De rode wijngaard is het enige schilderij van Van Gogh dat tijdens zijn leven werd verkocht: tijdens een expositie van Les XX in Brussel werd het voor 400 Franse frank verworven door de Belgische kunstschilderes Anna Boch, met wier broer Eugène Boch Van Gogh bevriend was. Ze hing het schilderij op in haar salon de musique op de eerste verdieping van haar herenhuis in de Abdijstraat in Elsene, naast werken van onder meer Georges Seurat, Paul Signac en Paul Gauguin. In 1906 verkocht Boch het schilderij op haar beurt voor 10.000 francs aan Galerie Bernheim in Parijs. In 1909 werd het voor 33.000 gouden roebels via kunsthandel Druet doorverkocht aan de Russische textielhandelaar en kunstverzamelaar Ivan Morozov (1871-1921).[4] Morozov verwierf het schilderij op aanraden van kunstschilder Valentin Serov, samen met Weg in Auvers na de regen. In dezelfde periode zou hij ook nog Van Goghs Het nachtcafé en Gevangenisbinnenplaats aankopen.

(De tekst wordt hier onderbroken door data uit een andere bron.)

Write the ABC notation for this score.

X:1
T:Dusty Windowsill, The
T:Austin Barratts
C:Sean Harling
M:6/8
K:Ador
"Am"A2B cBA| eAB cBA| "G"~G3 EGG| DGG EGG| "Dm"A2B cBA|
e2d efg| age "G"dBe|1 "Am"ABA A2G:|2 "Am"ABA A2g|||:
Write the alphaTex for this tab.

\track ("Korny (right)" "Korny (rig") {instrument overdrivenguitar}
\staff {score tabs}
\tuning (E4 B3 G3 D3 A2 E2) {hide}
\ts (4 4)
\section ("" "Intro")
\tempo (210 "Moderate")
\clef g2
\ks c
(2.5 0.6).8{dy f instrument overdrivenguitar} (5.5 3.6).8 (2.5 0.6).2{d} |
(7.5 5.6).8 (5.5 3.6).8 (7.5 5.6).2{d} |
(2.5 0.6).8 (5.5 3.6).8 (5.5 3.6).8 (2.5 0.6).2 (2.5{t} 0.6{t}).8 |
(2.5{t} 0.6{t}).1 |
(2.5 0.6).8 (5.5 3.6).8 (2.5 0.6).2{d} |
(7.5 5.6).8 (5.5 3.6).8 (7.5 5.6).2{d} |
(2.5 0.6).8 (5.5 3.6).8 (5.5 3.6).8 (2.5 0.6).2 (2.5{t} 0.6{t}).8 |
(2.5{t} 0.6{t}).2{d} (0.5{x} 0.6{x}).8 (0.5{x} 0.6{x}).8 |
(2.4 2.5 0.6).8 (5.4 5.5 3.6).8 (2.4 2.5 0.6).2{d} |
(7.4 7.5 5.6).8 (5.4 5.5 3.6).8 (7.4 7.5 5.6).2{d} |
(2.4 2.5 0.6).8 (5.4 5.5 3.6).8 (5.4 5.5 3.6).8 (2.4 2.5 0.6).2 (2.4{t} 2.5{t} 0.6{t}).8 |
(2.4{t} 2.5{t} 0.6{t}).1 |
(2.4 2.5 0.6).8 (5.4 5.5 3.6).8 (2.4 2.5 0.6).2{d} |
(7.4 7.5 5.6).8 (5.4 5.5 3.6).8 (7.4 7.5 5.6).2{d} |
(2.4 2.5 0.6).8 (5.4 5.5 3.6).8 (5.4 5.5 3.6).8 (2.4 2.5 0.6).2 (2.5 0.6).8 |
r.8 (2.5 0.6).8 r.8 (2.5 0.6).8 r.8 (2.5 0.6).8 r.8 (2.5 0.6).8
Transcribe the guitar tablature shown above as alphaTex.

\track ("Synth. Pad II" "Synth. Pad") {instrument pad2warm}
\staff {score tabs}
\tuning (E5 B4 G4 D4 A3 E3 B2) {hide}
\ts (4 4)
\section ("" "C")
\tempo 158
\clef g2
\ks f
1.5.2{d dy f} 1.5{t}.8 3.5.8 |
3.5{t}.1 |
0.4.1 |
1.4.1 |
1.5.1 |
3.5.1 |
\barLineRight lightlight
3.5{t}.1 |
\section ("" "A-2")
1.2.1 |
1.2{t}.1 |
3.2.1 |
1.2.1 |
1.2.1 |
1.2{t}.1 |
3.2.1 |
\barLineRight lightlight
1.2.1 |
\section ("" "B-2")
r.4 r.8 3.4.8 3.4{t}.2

Samen met een andere Russische verzamelaar, Sergej Sjtsjoekin (1854-1936), bracht Morozov tussen 1903 en 1917 honderden topwerken van West-Europese modernisten en impressionisten naar Moskou. Na de Russische Revolutie legden de bolsjewieken echter beslag op hun bezittingen. De collecties van beide verzamelaars werden samengevoegd voor het nieuw opgezette Staatsmuseum voor Westerse Kunst.[5] Tijdens de Duitse aanval op Moskou in 1941 werd de inventaris van het Staatsmuseum voor Westerse Kunst, waaronder De rode wijngaard, verplaatst naar Novosibirsk. Nadat de werken terug naar Moskou waren gebracht, werd het museum echter in 1948 op last van Stalin gesloten omdat het te "bourgeois" zou zijn. Vervolgens werden de werken verdeeld over het Hermitage Museum in Leningrad en het Poesjkinmuseum in Moskou. De rode wijngaard kwam in het laatste museum terecht en is daar nog altijd te bezichtigen.

Literatuur en bronnen

[bewerken | brontekst bewerken]
  • Ingo Walther & Rainer Metzger, Vincent van Gogh. alle schilderijen, Taschen, Keulen, 2001, blz. 415 en 450. ISBN 3-8228-1217-X
  • Josephine Cutts & James Smith, Van Gogh, Parragon, Bath, 2000. ISBN 1-40541-326-3
  • (en) Informatie over het schilderij op AnnaBoch.com
  1. Cf. Steven Naifeh & Gregory White Smith, Vincent van Gogh: De biografie, 2011, blz. 926. Daarbij weze aangetekend dat Van Gogh wel regelmatig schilderijen als "betaalmiddel" gebruikte, onder andere voor schildersmaterialen in de verfwinkel van Julien Tanguy in Parijs en later voor behandelingen die hij kreeg van dokter Paul Gachet. Zie ook hier.
  2. De precieze toedracht van het “oor-incident” is nog altijd onderwerp van discussie.
  3. Cf. Cutts, Smith, Van Gogh, blz. 142
  4. Zie onder andere deze website over de collectie van Morozov. Gearchiveerd op 4 februari 2023.
  5. Na de nationalisatie van zijn kunstverzameling door de nationale vergadering in 1919 werkte Morozov nog kort als assistent-beheerder van zijn eigen collectie, maar verliet kort daarna Rusland en overleed in 1923 in Karlsbad aan een hartaanval.